Namun, terdapat pengecualian dalam fatwa Nomor 231/PAN/HK.05/1/2019. Berikut bunyi fatwa tersebut:
“Perkawinan beda agama tidak diakui oleh negara dan tidak dapat dicatatkan. Akan tetapi, jika perkawinan tersebut dilaksanakan berdasarkan agama salah satu pasangan dan pasangan yang lain menundukkan diri kepada agama pasangannya, maka perkawinan tersebut dapat dicatatkan. Misalnya, jika perkawinan dilaksanakan berdasarkan agama Kristen maka dicatatkan di Kantor Dinas Kependudukan dan Pencatatan Sipil, begitu pula jika perkawinan dilaksanakan berdasarkan agama Islam maka perkawinan pasangan tersebut dicatatkan di Kantor Urusan Agama (KUA),”
Sementara, perihal pencatatan perkawinan juga diatur dalam UU Nomor 23 Tahun 2006 tentang Administrasi Kependudukan (Adminduk).
Mengacu UU itu, perkawinan yang sah menurut peraturan perundang-undangan wajib dilaporkan ke pencatatan sipil paling lambat 60 hari sejak tanggal perkawinan.
Selanjutnya, pejabat pencatatan sipil akan mencatatkan perkawinan tersebut dan menerbitkan akta perkawinan.
Sebagaimana Pasal 35 UU Adminduk, pencatatan perkawinan juga berlaku bagi perkawinan yang ditetapkan oleh pengadilan.
“Dalam hal perkawinan tidak dapat dibuktikan dengan akta perkawinan, pencatatan perkawinan dilakukan setelah adanya penetapan pengadilan,” demikian Pasal 36 UU Adminduk.
Direktur Jenderal Kependudukan dan Catatan Sipil (Dirjen Dukcapil) Kementerian Dalam Negeri (Kemendagri) Zudan Arif Fakrullah menjelaskan, Dukcapil berpegang pada UU Adminduk dalam mencatatkan perkawinan.

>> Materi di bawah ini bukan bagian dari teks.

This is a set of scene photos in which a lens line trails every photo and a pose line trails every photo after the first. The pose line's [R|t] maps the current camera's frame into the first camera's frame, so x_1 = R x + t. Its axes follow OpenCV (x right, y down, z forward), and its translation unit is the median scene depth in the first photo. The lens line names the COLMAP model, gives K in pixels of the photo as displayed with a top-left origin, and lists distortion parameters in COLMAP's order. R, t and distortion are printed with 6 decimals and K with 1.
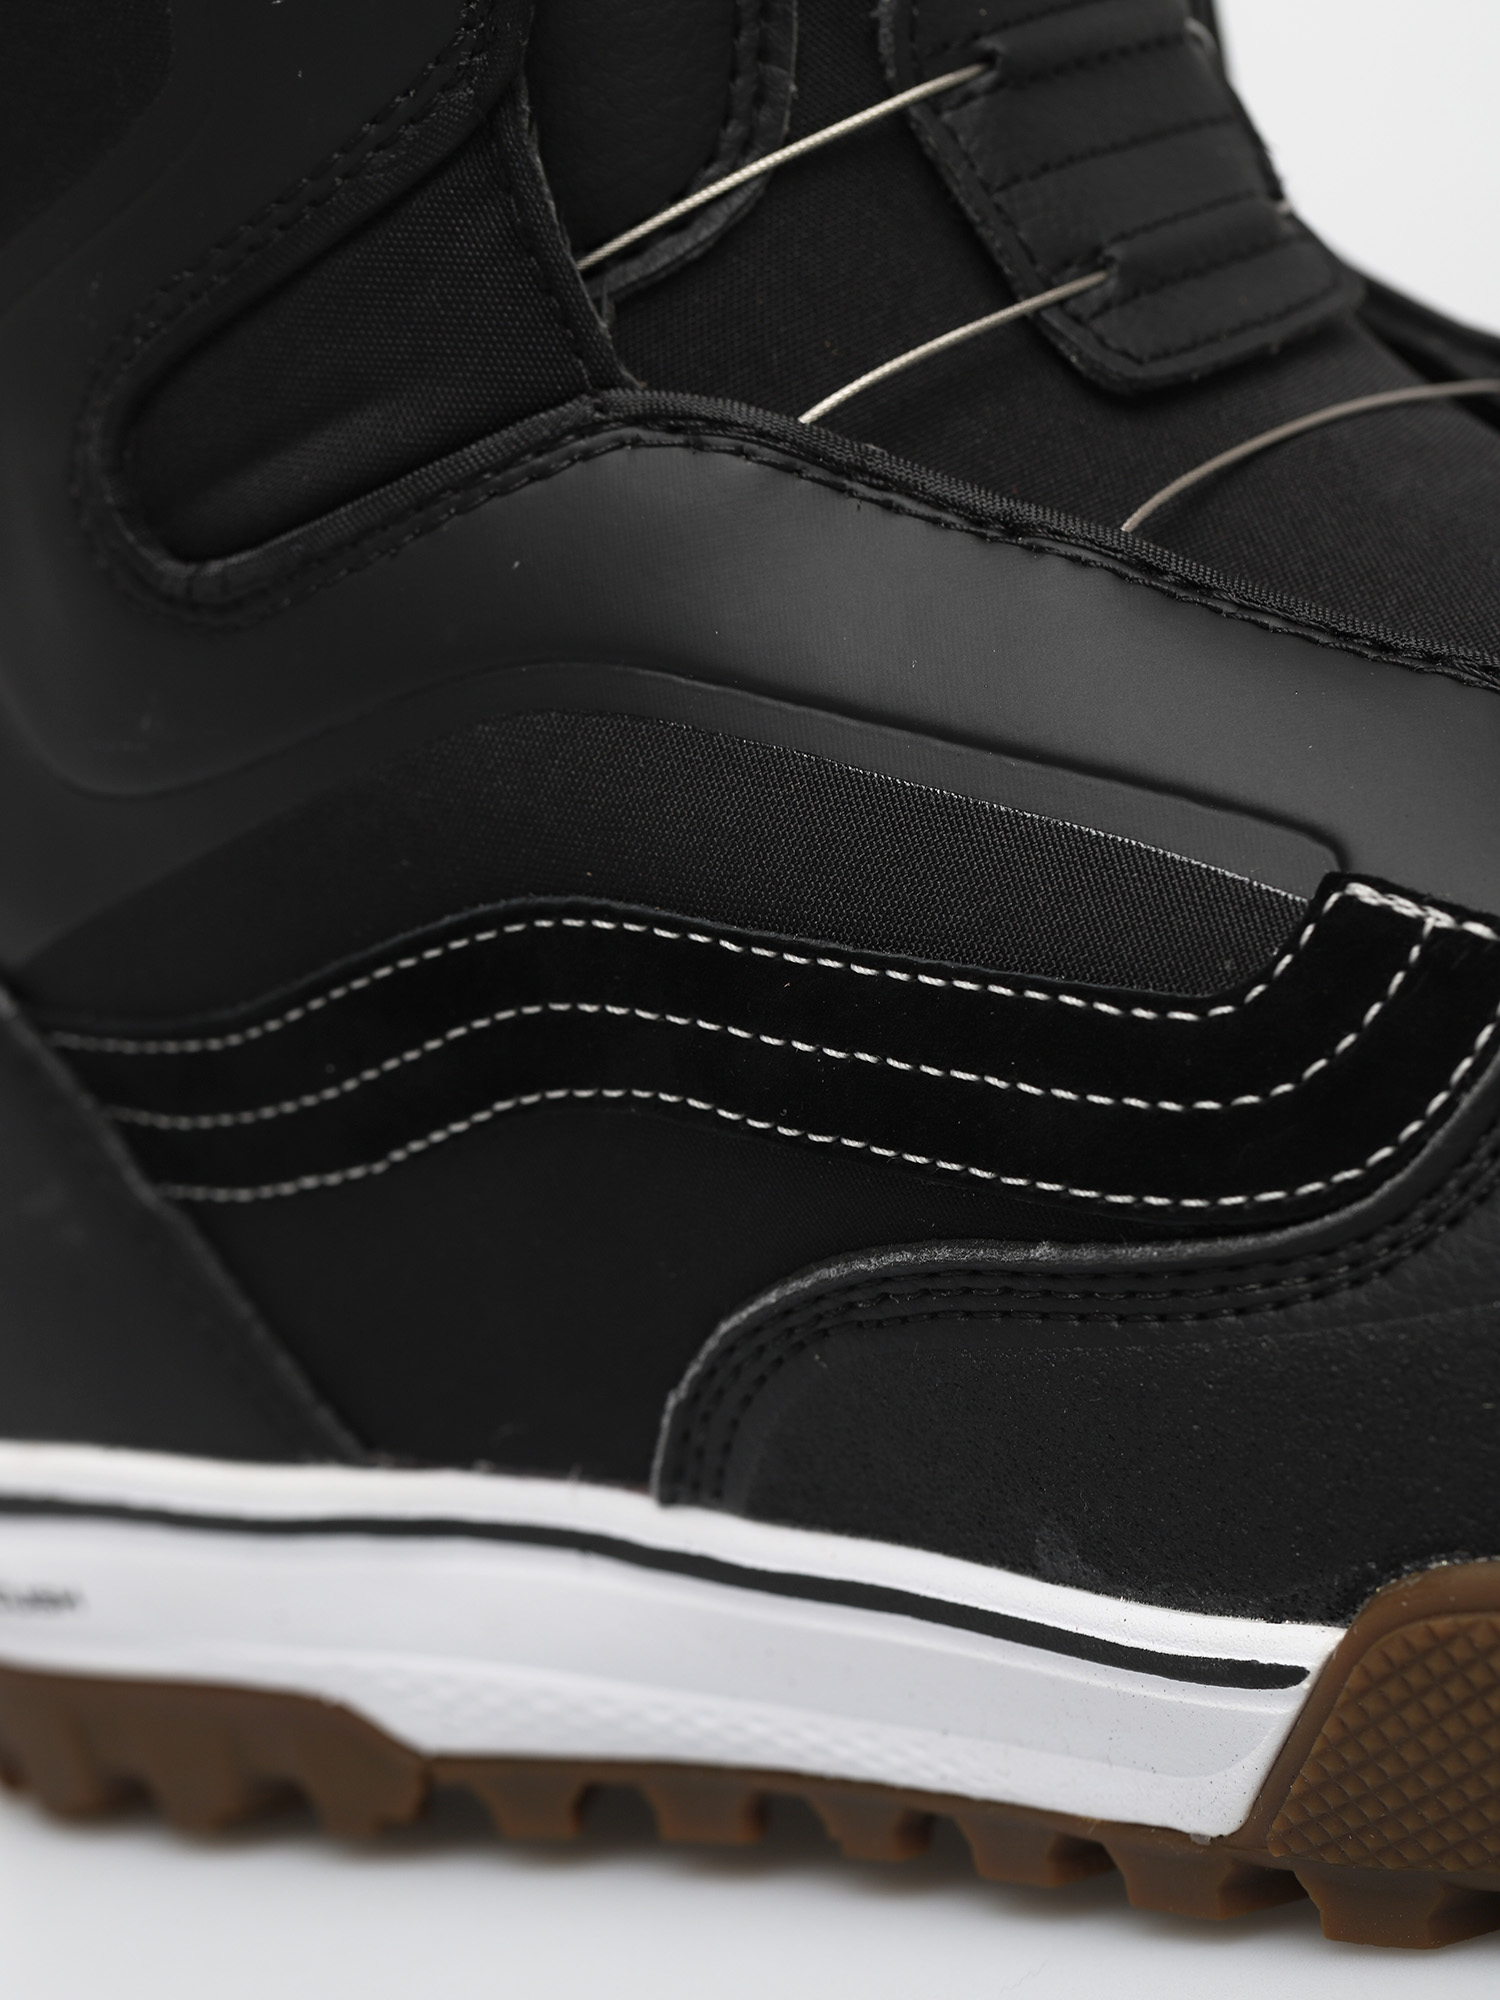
lens RADIAL K [[5719.9, 0, 750.0], [0, 5719.9, 1000.0], [0, 0, 1]] dist [0.018216, -0.362663]
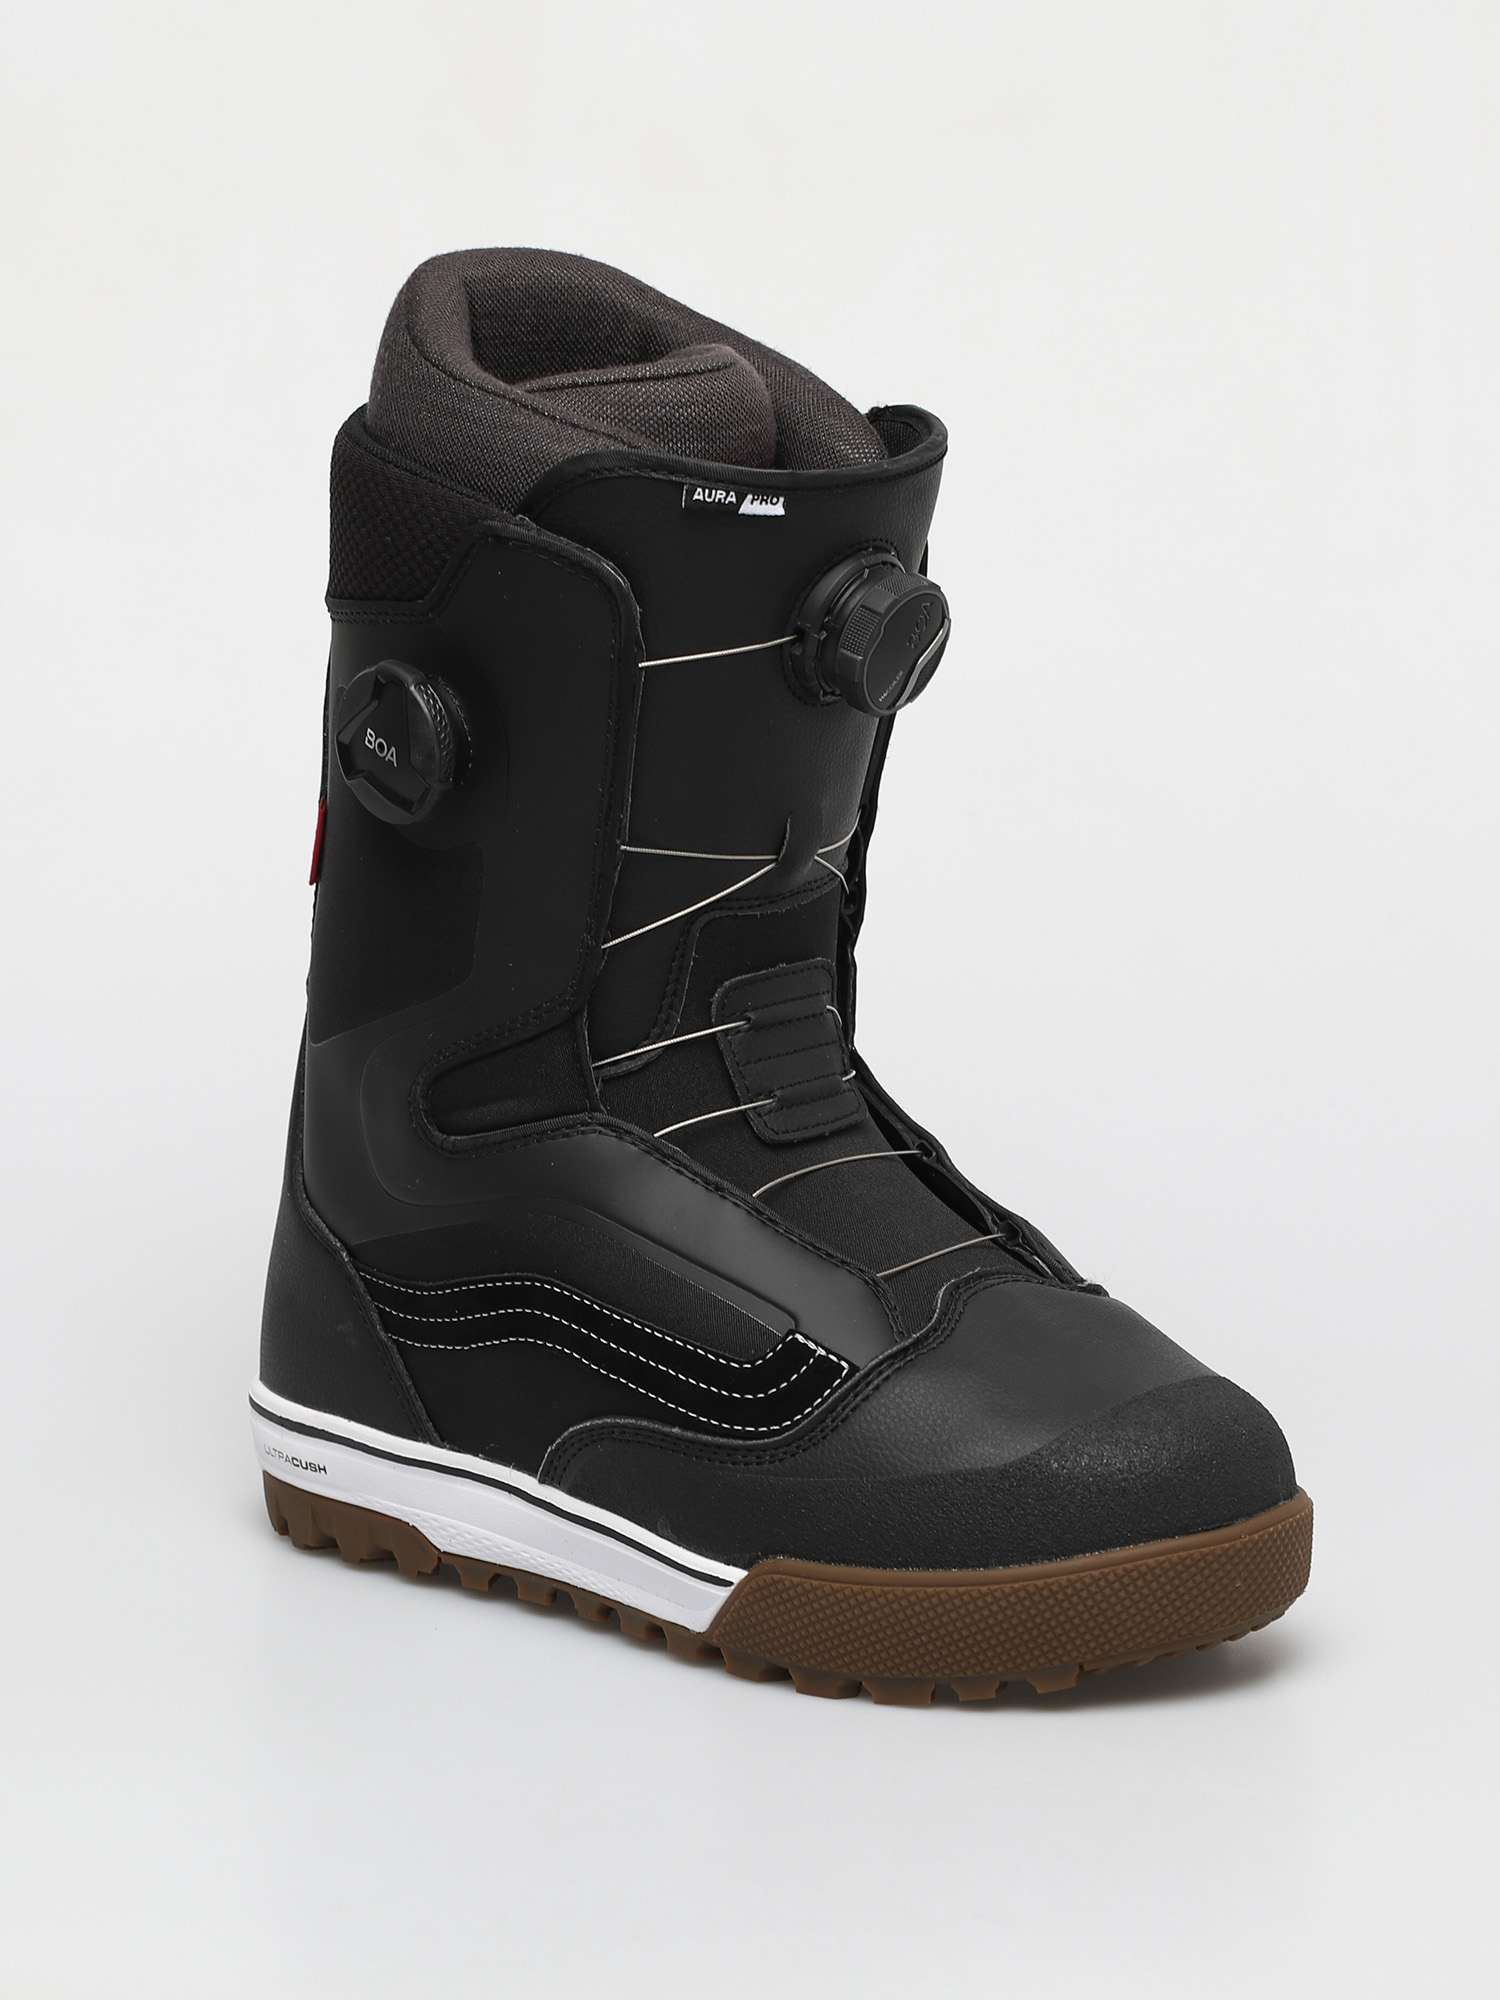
lens RADIAL K [[5719.9, 0, 750.0], [0, 5719.9, 1000.0], [0, 0, 1]] dist [0.018216, -0.362663]
pose [[0.979641, 0.200225, -0.014622, 0.085831], [-0.199777, 0.979456, 0.027464, -0.262043], [0.019820, -0.023984, 0.999516, -1.960028]]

Merujuk UU, pencatatan perkawinan berlaku pula bagi perkawinan yang ditetapkan oleh pengadilan.
“Dan di penjelasannya disebutkan bahwa yang dimaksud dengan ‘perkawinan yang ditetapkan oleh pengadilan’ adalah perkawinan yang dilakukan antarumat yang berbeda agama,” kata Zudan kepada Kompas.com, Jumat (16/9/2022).
Kemudian, Zudan mengatakan, Pasal 7 Ayat (2) huruf l UU Nomor 30 Tahun 2014 tentang Administrasi Pemerintahan mengatur bahwa pejabat pemerintahan memiliki kewajiban untuk mematuhi putusan pengadilan yang telah berkekuatan hukum tetap.
Maka, sebagai institusi yang taat hukum, setelah ada penetapan pengadilan, Dinas Dukcapil wajib melaksanakannya.
“Dalam hal ini Di dukcapil hanya mencatatkan apa yang sudah menjadi penetapan pengadilan dan tidak dalam konteks mengesahkan perkawinan,” terang Zudan.